YWI/BLM Partnership is a Model for Local and Federal Collaboration
The BLM Mother Lode Field Office manages over 230,000 acres of public land in Central California across ten counties. While much of this land is in the wilderness far from people, there are also myriad parcels in the wildland urban interface adjacent to neighborhoods. This opens the opportunity for similar community groups to collaborate with BLM to further wildfire mitigation goals, and others have had great success. For example, the Fire Safe Council of Nevada County has been working with BLM since 2010 on the Ponderosa West Project, the Deer Creek Canyon Shaded Fuel Break and in Firewise Communities including Alta Sierra, Banner Mountain, Jones Bar and Alison Ranch Road.

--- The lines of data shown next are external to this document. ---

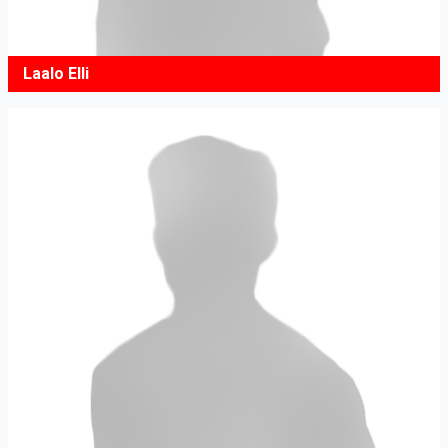
Laalo Elli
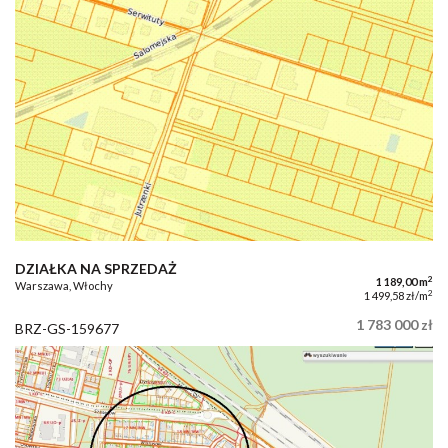
DZIAŁKA NA SPRZEDAŻ
2
1 189,00 m
Warszawa, Włochy
2
1 499,58 zł/m
1 783 000 zł
BRZ-GS-159677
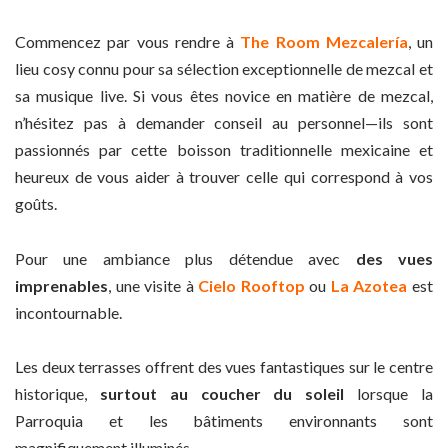
Commencez par vous rendre à
The Room Mezcalería
, un
lieu cosy connu pour sa sélection exceptionnelle de mezcal et
sa musique live. Si vous êtes novice en matière de mezcal,
n’hésitez pas à demander conseil au personnel—ils sont
passionnés par cette boisson traditionnelle mexicaine et
heureux de vous aider à trouver celle qui correspond à vos
goûts.
Pour une ambiance plus détendue avec
des vues
imprenables
, une visite à
Cielo Rooftop
ou
La Azotea
est
incontournable.
Les deux terrasses offrent des vues fantastiques sur le centre
historique,
surtout au coucher du soleil
lorsque la
Parroquia et les bâtiments environnants sont
magnifiquement illuminés.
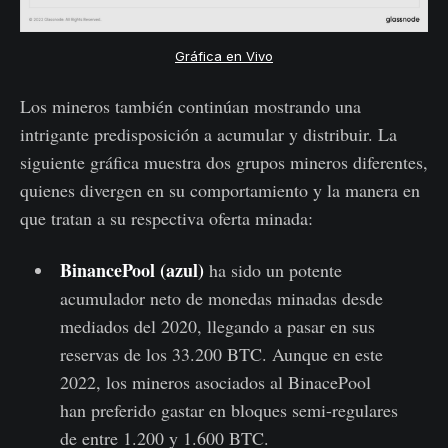
Gráfica en Vivo
Los mineros también continúan mostrando una
intrigante predisposición a acumular y distribuir. La
siguiente gráfica muestra dos grupos mineros diferentes,
quienes divergen en su comportamiento y la manera en
que tratan a su respectiva oferta minada:
BinancePool (azul)
ha sido un potente
acumulador neto de monedas minadas desde
mediados del 2020, llegando a pasar en sus
reservas de los 33.200 BTC. Aunque en este
2022, los mineros asociados al BinacePool
han preferido gastar en bloques semi-regulares
de entre 1.200 y 1.600 BTC.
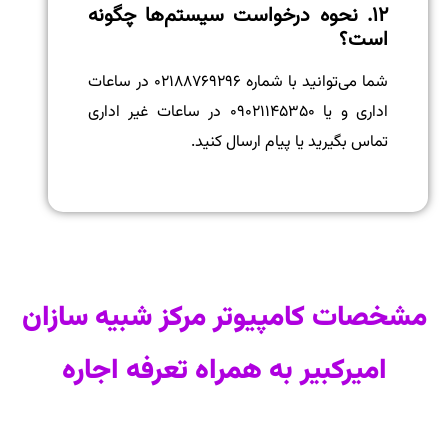
۱۲. نحوه درخواست سیستم‌ها چگونه
است؟
شما می‌توانید با شماره ۰۲۱۸۸۷۶۹۲۹۶ در ساعات
اداری و یا ۰۹۰۲۱۱۴۵۳۵۰ در ساعات غیر اداری
تماس بگیرید یا پیام ارسال کنید.
مشخصات کامپیوتر مرکز شبیه سازان
امیرکبیر به همراه تعرفه اجاره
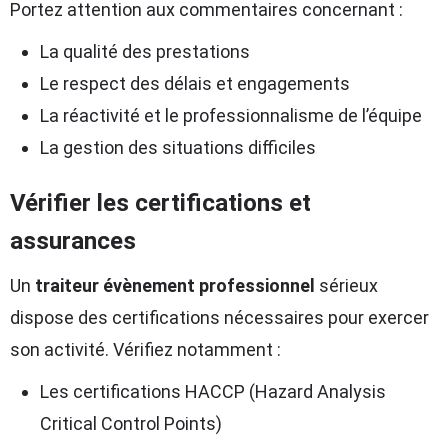
Portez attention aux commentaires concernant :
La qualité des prestations
Le respect des délais et engagements
La réactivité et le professionnalisme de l’équipe
La gestion des situations difficiles
Vérifier les certifications et
assurances
Un
traiteur évènement professionnel
sérieux
dispose des certifications nécessaires pour exercer
son activité. Vérifiez notamment :
Les certifications HACCP (Hazard Analysis
Critical Control Points)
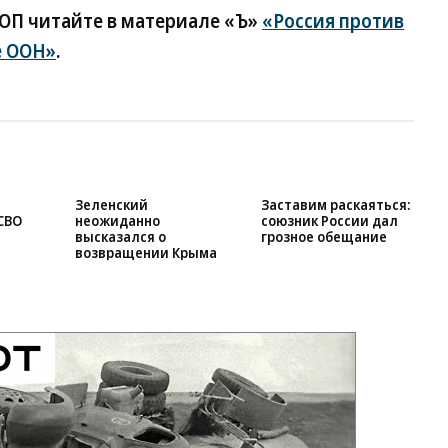
ОП читайте в материале «Ъ»
«Россия против
е ООН»
.
Зеленский
Заставим раскаяться:
СВО
неожиданно
союзник России дал
высказался о
грозное обещание
возвращении Крыма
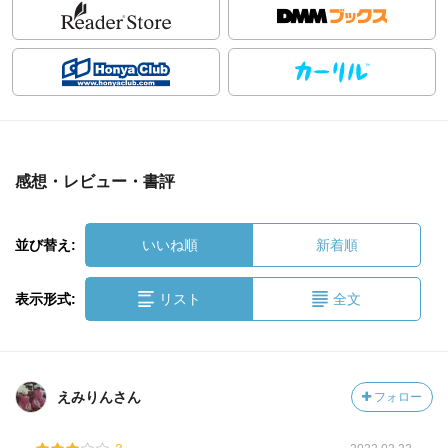
感想・レビュー・書評
並び替え:
いいね順
新着順
表示形式:
リスト
全文
えみりんさん
フォロー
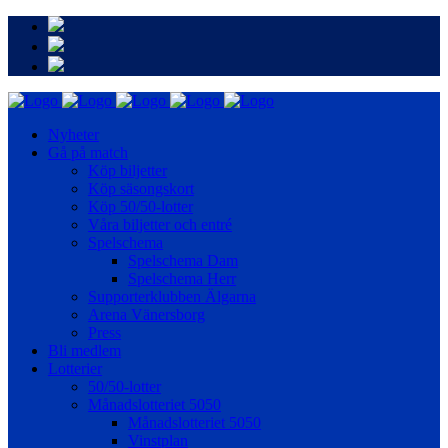
Nyheter
Gå på match
Köp biljetter
Köp säsongskort
Köp 50/50-lotter
Våra biljetter och entré
Spelschema
Spelschema Dam
Spelschema Herr
Supporterklubben Älgarna
Arena Vänersborg
Press
Bli medlem
Lotterier
50/50-lotter
Månadslotteriet 5050
Månadslotteriet 5050
Vinstplan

“Fire Safe Council considers our partnership with BLM to be integral to the planning and implementation of our large, shaded fuel breaks. Without their willingness to partner, these projects would have acres of untreated land nested within them,” says Jamie Jones, Executive Director of the Fire Safe Council of Nevada County.
“We are so grateful for the leadership, commitment to conservation, and community advocacy of the YWI. The County sends warm congratulations for their recent award,” says County of Nevada Office of Emergency Services’ Senior Administrative Analyst, Alex Keeble-Toll.